También, como acierta Javier Raya, “la forma de llamar pan al pan importa al que
desea hacerse con la administración del pan, con la administración de un ámbito de poder,
ya sea en la escena del arte urbano, la poesía en voz alta y el spoken word, o en el aula
académica y las revistas culturales”. En efecto, la estructura literaria convierte capitales
simbólicos en económicos, pero me parece que el tránsito que va del poeta al funcionario
cultural (que objetivamente no tiene nada de deleznable) se debe a la construcción u omisión
de una ética singular. La ética del poeta es un ejercicio político o, si se quiere, micropolítico
en un medio donde se convierten e invierten los valores con desigualdad marcada. Raya es
suspicaz con la figura del poeta, “ser de dudosa estirpe”, que “depende del reconocimiento o
la oposición de la sociedad para existir”. Valga aquí corregir: el reconocimiento u oposición
sociales son sustanciales para la legitimación del poeta en la estructura literaria nacional
(entiéndase premios, becas o publicaciones en editoriales universitarias o estatales), mas no
es fundamental para su existencia.
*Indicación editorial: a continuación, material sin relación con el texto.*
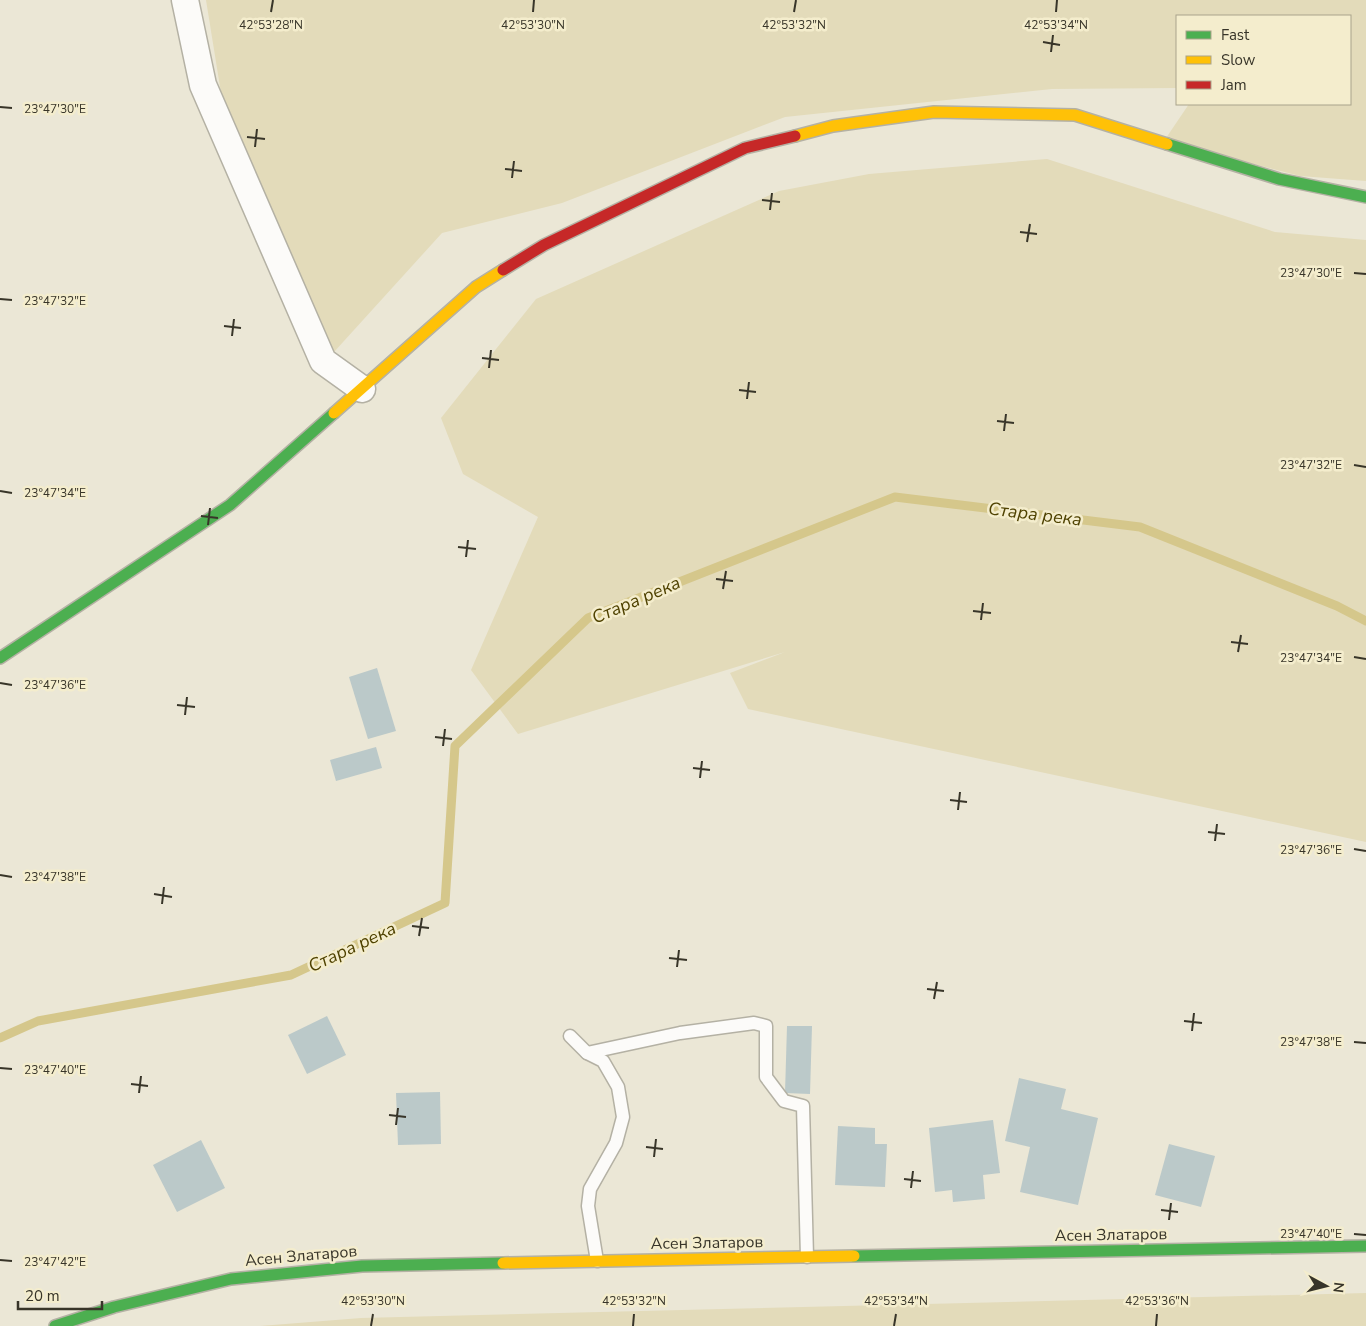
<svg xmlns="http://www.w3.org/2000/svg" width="1366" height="1326" font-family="'Nunito Sans',sans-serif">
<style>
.green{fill:#e3dbba}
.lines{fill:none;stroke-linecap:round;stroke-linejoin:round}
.stream{stroke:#d5c78b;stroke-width:9}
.building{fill:#bbc9c9}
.lane-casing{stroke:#b4b1a4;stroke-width:15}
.street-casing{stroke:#b4b1a4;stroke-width:29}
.fast-casing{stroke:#b4b1a4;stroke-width:14}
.slow-casing{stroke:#b4b1a4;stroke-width:14}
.jam-casing{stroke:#b4b1a4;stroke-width:14}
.lane{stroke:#fcfbf9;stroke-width:12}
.street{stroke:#fcfbf9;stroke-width:26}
.fast{stroke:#4caf50;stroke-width:11}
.slow{stroke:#ffc107;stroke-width:11}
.jam{stroke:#c62828;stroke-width:11}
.ticks{fill:none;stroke:#383529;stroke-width:2}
.labels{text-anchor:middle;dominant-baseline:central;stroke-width:5;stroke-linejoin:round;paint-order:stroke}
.street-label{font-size:16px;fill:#383529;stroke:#f4edcd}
.water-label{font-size:18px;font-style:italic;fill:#4f4201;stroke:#f4edcd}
.ticks-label{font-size:12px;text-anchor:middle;fill:#383529;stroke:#f4edcd;stroke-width:5;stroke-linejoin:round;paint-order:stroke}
</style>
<rect width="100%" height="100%" fill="#ebe7d6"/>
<g class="green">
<polygon points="206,0 1366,0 1366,181 1300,176 1164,141 1189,104 1350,104 1350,16 1177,16 1177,88 1052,89 785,117 562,203 442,233 334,352 221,93"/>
<polygon points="1047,159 1275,232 1366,240 1366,842 748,709 730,673 785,652 518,734 471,670 538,517 463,474 441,418 536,299 779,191 869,174"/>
<polygon points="1366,1293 1366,1326 260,1326 361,1318"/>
</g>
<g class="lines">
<polyline class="stream" points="0,1038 38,1021 291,975 445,903 455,746 588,618 895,497 1140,527 1337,606 1366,621"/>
</g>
<g class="building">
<polygon points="377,668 396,731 368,739 349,677"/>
<polygon points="376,747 382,768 336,781 330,760"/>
<polygon points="327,1016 346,1055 307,1074 288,1035"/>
<polygon points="787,1026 812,1026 810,1094 785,1093"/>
<polygon points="1019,1078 1066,1089 1061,1109 1098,1118 1078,1205 1020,1192 1030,1147 1005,1141"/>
<polygon points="440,1092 441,1144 398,1145 396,1093"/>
<polygon points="993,1120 1000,1173 983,1175 985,1199 953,1202 952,1190 935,1192 929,1128"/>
<polygon points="838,1126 875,1128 875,1144 887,1144 885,1187 835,1185"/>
<polygon points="201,1140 225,1188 177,1212 153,1165"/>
<polygon points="1169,1144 1215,1156 1201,1207 1155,1195"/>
</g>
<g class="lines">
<g class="lane-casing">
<g id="lane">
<polyline points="570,1036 587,1053 603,1061 618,1087 623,1117 616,1143 590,1189 588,1206 597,1261"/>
<polyline points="587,1053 680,1033 754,1023 766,1026 766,1077 784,1101 803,1106 807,1257"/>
</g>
</g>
<g class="street-casing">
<polyline id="street" points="185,0 203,85 323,361 362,389"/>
</g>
<g class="fast-casing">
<g id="fast">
<polyline points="1167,144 1279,179 1366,197"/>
<polyline points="0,658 230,505 334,413"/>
<polyline points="854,1256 1366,1246"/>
<polyline points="55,1326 114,1307 231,1279 362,1266 503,1263"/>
</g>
</g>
<g class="slow-casing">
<g id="slow">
<polyline points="795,136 833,126 934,112 1075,115 1167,144"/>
<polyline points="334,413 476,287 503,270"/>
<polyline points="503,1263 854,1256"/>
</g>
</g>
<g class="jam-casing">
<polyline id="jam" points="503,270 544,245 745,148 795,136"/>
</g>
<use href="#lane" class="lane"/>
<use href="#street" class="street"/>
<use href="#fast" class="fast"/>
<use href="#slow" class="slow"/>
<use href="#jam" class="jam"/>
</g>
<path class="ticks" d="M271 12 273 0M533 12 534 0M794 12 796 0M1056 12 1057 0M1043 42 1060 45M1051 52 1053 35M0 107 12 108M247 137 265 139M255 147 257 129M505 169 522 171M512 178 514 161M762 200 780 202M770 210 772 193M1020 232 1037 234M1027 242 1030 224M1354 273 1366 274M0 299 12 300M224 326 241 328M232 336 234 319M482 358 499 360M489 368 491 350M739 390 756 392M747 399 749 382M997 421 1014 423M1004 431 1006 414M1354 465 1366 467M0 491 12 493M201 516 218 518M208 525 210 508M458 547 476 549M466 557 468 540M716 579 733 581M723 589 726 571M973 611 991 613M981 620 983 603M1231 642 1248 644M1238 652 1241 635M1354 657 1366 659M0 683 12 685M177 705 195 707M185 715 187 697M435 737 452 739M443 746 445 729M693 768 710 770M700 778 702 761M950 800 967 802M958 810 960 792M1208 832 1225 834M1215 841 1217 824M1354 849 1366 851M0 875 12 877M154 894 172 897M162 904 164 887M412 926 429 928M419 936 422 918M669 958 687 960M677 967 679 950M927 989 944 991M934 999 937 982M1184 1021 1202 1023M1192 1031 1194 1013M1354 1042 1366 1043M0 1068 12 1069M131 1084 148 1086M139 1093 141 1076M389 1115 406 1117M396 1125 398 1108M646 1147 663 1149M654 1157 656 1139M904 1179 921 1181M911 1188 913 1171M1161 1210 1178 1212M1169 1220 1171 1203M1354 1234 1366 1235M0 1260 12 1261M371 1326 373 1314M633 1326 634 1314M894 1326 896 1314M1156 1326 1157 1314"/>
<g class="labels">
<g class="street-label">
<text transform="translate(1111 1235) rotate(-1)">Асен Златаров</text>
<text transform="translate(707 1243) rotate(-1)">Асен Златаров</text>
<text transform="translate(301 1256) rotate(-5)">Асен Златаров</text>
</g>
<g class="water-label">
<text transform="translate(1035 514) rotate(7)">Стара река</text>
<text transform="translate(636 600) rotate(-23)">Стара река</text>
<text transform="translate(352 947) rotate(-25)">Стара река</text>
</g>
</g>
<g class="ticks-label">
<text x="271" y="29">42°53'28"N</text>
<text x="533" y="29">42°53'30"N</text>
<text x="794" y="29">42°53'32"N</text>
<text x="1056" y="29">42°53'34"N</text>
<text x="55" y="113">23°47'30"E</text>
<text x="1311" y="277">23°47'30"E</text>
<text x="55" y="305">23°47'32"E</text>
<text x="1311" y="469">23°47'32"E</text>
<text x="55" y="497">23°47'34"E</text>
<text x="1311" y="662">23°47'34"E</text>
<text x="55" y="689">23°47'36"E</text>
<text x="1311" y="854">23°47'36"E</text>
<text x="55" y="881">23°47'38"E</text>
<text x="1311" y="1046">23°47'38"E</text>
<text x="55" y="1074">23°47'40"E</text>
<text x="1311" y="1238">23°47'40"E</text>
<text x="55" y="1266">23°47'42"E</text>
<text x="373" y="1305">42°53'30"N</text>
<text x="634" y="1305">42°53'32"N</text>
<text x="896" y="1305">42°53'34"N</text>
<text x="1157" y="1305">42°53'36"N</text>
</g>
<rect x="1176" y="15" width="175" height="90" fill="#f4edcd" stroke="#a9a38b"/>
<rect x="1186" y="31" width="25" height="8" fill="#4caf50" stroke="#a9a38b"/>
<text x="1221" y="40" font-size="15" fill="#383529">Fast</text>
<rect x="1186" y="56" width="25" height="8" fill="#ffc107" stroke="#a9a38b"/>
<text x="1221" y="65" font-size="15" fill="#383529">Slow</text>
<rect x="1186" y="81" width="25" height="8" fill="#c62828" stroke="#a9a38b"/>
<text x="1221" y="90" font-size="15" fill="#383529">Jam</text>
<g transform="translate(1326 1286) rotate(97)" stroke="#f4edcd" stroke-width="4" paint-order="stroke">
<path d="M0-4L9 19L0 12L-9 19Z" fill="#383529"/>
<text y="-8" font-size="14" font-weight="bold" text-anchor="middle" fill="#383529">N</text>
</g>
<path d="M18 1301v8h84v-8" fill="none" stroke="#383529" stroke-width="2.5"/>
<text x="25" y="1301" font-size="15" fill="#383529" stroke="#f4edcd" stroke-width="4" paint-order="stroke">20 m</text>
</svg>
No hago una apología del escritor desarraigado, pero la
calidad de poeta se da porque el sujeto en cuestión se asume como tal (ética) y porque su
escritura, sea o no considerada por la sociedad especializada de su momento, tensiona el
lenguaje convencional.
Aquí hay una gran verdad: “Si la poesía tiene un poder acaso sea éste: el de realizar
una desapropiación extrema de las cosas, el de la aspiración a una palabra neutra, como
quería Blanchot, que dé cuenta de la experiencia de mundo donde el poeta es apenas un
operario o médium de un contenido emocional que preexiste y rebasa el ámbito material de
la palabra”. Sin embargo, hay una inconsistencia al afirmar que “el poder de la poesía, en
todo caso, siempre rebasa al poder que pueda asociarse al poeta (...)” Precisamente, la
poesía, por lo menos la escrita o dicha, como argumentará Raya más adelante, resulta de un
poder que tiene el poeta (médium u operario) para dudar y recrear los significados usuales e
interrumpir las ocupaciones mundanas, ocasionando la ventura emergente de ser poeta. Así
surge la persona que decide poetizar y trastocar el lenguaje que manipula a diario: desde el
publicista hasta el científico. Un poeta no lo es siempre, sino sólo de vez en cuando, por eso
es muy sano que se desempeñe como “profesor, tallerista o burócrata”, editor, médico,
ingeniero, psicólogo, etc. Aunque amamos, comemos y dormimos poéticamente, sólo en el
momento de atrapar una visión somos poetas. En lenguaje de poder, el poeta usaría una
potestad de autodeterminación; en filosofía, construiría una ética inconfundible. Es
precisamente por él que la poesía llega a tener cierto poder entre nosotros.